Type out the lines below exactly, pictures excluded.
(Provided information begins)
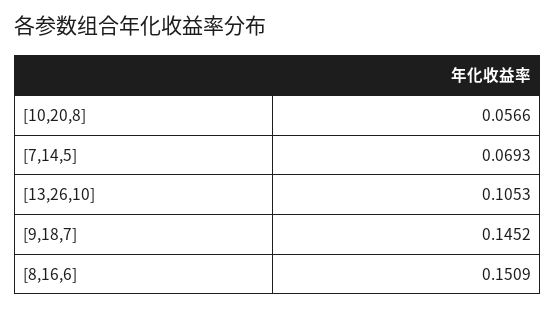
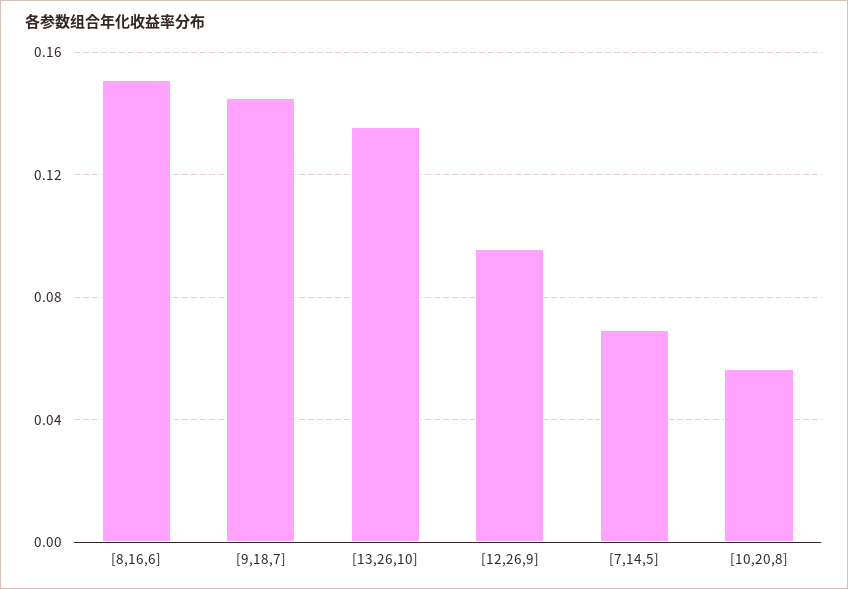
  {
    "[10,20,8]": 0.0566,
    "[7,14,5]": 0.0693,
-   "[13,26,10]": 0.1053,
+   "[13,26,10]": 0.135,
    "[9,18,7]": 0.1452,
-   "[8,16,6]": 0.1509
+   "[8,16,6]": 0.1509,
+   "[12,26,9]": 0.095
  }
(Provided information ends)
Solved problem:
  {
    "[10,20,8]": 0.0566,
    "[7,14,5]": 0.0693,
-   "[13,26,10]": 0.1053,
+   "[13,26,10]": 0.135,
    "[9,18,7]": 0.1452,
-   "[8,16,6]": 0.1509
+   "[8,16,6]": 0.1509,
+   "[12,26,9]": 0.095
  }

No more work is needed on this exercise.